• [Tâche A]
Extrais chaque ligne qui contient le mot « Cookies », en respectant la casse.

• [Texte fourni]
=-=-=-=-=
Be Useful, Seven tools for life

Comment Arnold Schwarzenegger a changé ma vie 

CHRONIQUE. De quoi parle-t-on quand on parle du « pouvoir de la littérature » ? Tout un genre littéraire, le développement personnel, nous propose rien de moins que de changer notre vie en mieux en lisant ses livres, et depuis des années je trouve cette ambition un peu ridicule voire totalement délirante. Mais un auteur pour le moins surprenant va changer mon avis sur le sujet : Arnold Schwarzenegger, bodybuilder, acteur, homme politique… et depuis 2023 auteur de développement personnel.

Be Useful, Seven tools for life

Le 3 mai 2024, j’ai battu plusieurs records personnels. En nageant 1200 mètres en 2 minutes 51 au 100 mètres en moyenne, je n’ai jamais nagé aussi vite de ma vie. C’est aussi ma 46ᵉ session de sport depuis le début de l’année, c’est-à-dire autant de sessions en quatre mois que l’intégralité de l’année précédente.

2 minutes 51, ce n’est pas très impressionnant pour un nageur un tant soit peu chevronné. Ça l’est beaucoup plus pour moi, qui n’ai jamais progressé en sport, même après des années de natation : je suis très exactement 39 secondes plus rapide au cent mètres qu’au début de l’année. En fait, le sport, j’ai toujours détesté ça, comme beaucoup d’intellos dont le bulletin scolaire montre des notes excellentes partout sauf en EPS. La dernière choisie en compétition de volley-ball, je me la coltine dans un coin de ma tête, malgré la vingtaine révolue.
=-=-=-=-=
• [Tâche B]
Énumère les activités que la chronique attribue à Arnold Schwarzenegger.

• [Lignes à utiliser]
=-=-=-=-=
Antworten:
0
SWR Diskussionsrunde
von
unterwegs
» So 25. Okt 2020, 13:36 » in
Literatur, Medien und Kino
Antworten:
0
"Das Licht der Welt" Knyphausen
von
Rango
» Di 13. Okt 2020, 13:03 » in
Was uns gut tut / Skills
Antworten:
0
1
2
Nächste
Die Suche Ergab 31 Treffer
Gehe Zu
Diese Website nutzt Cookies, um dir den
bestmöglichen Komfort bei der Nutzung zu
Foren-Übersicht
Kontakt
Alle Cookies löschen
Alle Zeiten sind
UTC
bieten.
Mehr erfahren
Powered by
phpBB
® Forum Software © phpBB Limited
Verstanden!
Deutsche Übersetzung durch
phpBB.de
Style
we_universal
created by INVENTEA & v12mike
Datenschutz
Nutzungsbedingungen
=-=-=-=-=
• [Réponse A]
Diese Website nutzt Cookies, um dir den
Alle Cookies löschen

• [Réponse B]
- bodybuilder
- acteur
- homme politique
- auteur de développement personnel (depuis 2023)